Background Potent CETP inhibitors reduce plasma concentrations of atherogenic lipoprotein biomarkers of cardiovascular risk. Objectives To evaluate the effects of the cholesteryl ester transfer protein (CETP) inhibitor evacetrapib, as monotherapy or with statins, on atherogenic apolipoprotein B (apoB)–containing lipoproteins in mildly hypercholesterolemic patients.

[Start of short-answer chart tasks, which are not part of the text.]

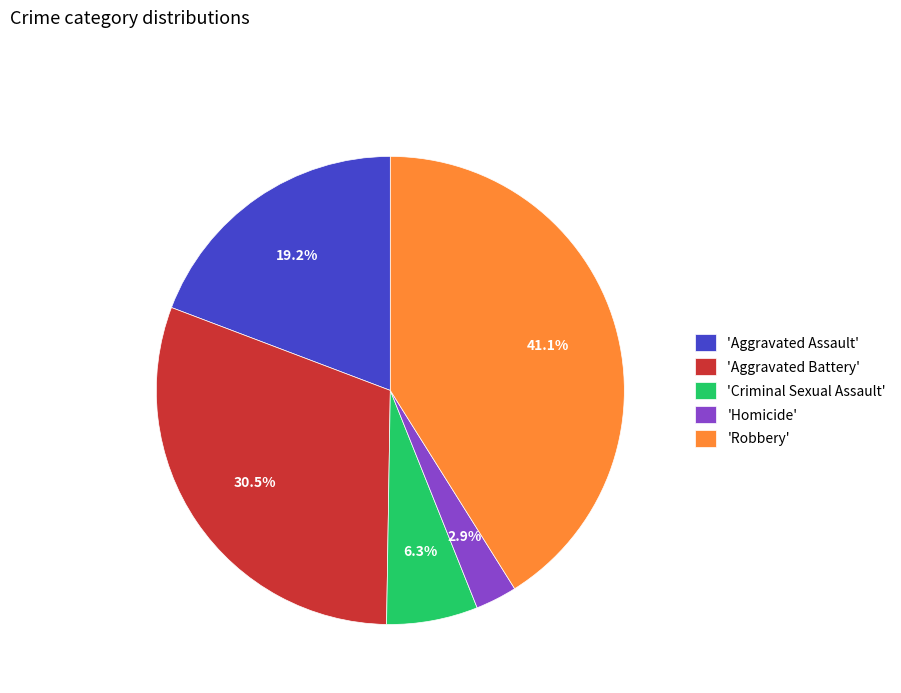

Between 'Aggravated Battery' and 'Aggravated Assault', which is larger?

'Aggravated Battery'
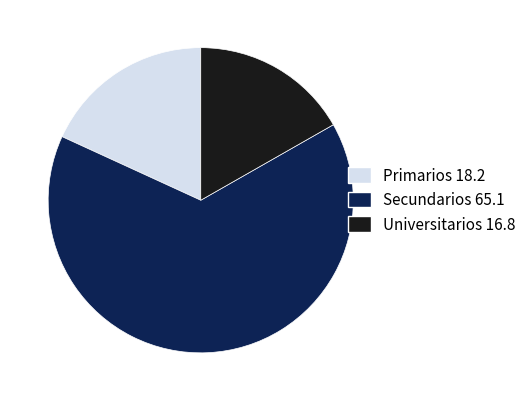

Which slice is the largest?

Secundarios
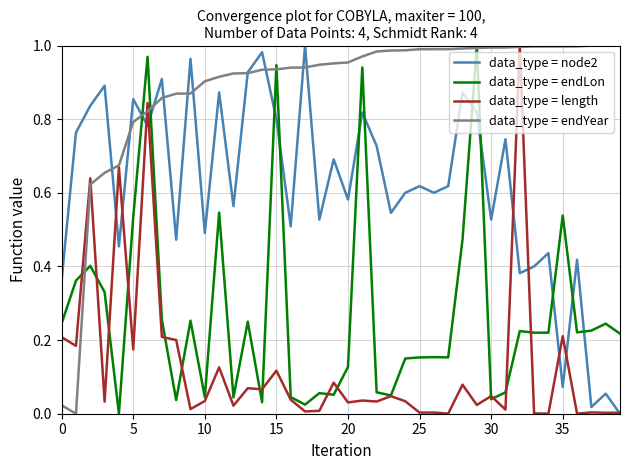

True or false: data_type = endLon and data_type = node2 cross at least once.

True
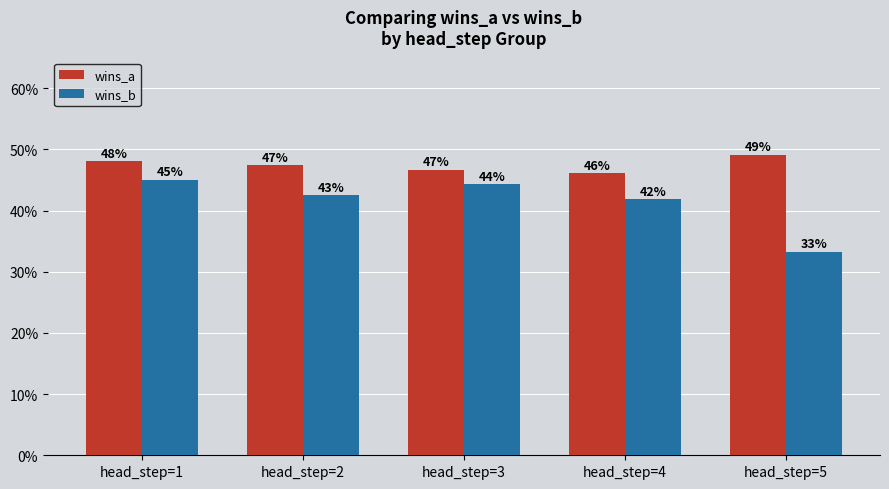

What are all the series names shown in the legend?

wins_a, wins_b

Methods VLDL and LDL particle concentrations and sizes (using nuclear magnetic resonance spectroscopy) and lipoprotein(a) concentration (using nephelometry) were measured at baseline and week 12 in a placebo-controlled trial of 393 patients treated with evacetrapib as monotherapy (30 mg/d, 100 mg/d, or 500 mg/d) or in combination with statins (100 mg plus simvastatin 40 mg/d, atorvastatin 20 mg/d, or rosuvastatin 10 mg/d; Clinicaltrials.gov Identifier: NCT01105975). Results Evacetrapib monotherapy resulted in significant placebo-adjusted dose-dependent decreases from baseline in Lp(a) (up to −40% with evacetrapib 500 mg), total LDL particle (LDL-P) (up to −54%), and small LDL particle (sLDL) (up to −95%) concentrations. Compared to statin alone, coadministration of evacetrapib and statins also resulted in significant reduction from baseline in Lp(a) (−31%), LDL-P (−22%), and sLDL (−60%) concentrations. The percentage of patients with concentrations above optimal concentrations for LDL-P (>1000 nmol/L) and sLDL (>600 nmol/L) decreased from 88% and 55% at baseline, respectively, to 20% and 12% at week 12, for patients treated with evacetrapib plus statins. Evacetrapib, alone or with statins, significantly increased LDL-P size. Conclusions Evacetrapib, as monotherapy or with statins, significantly reduces the concentrations of atherogenic apoB-containing lipoproteins, including Lp(a), LDL-P, and sLDL.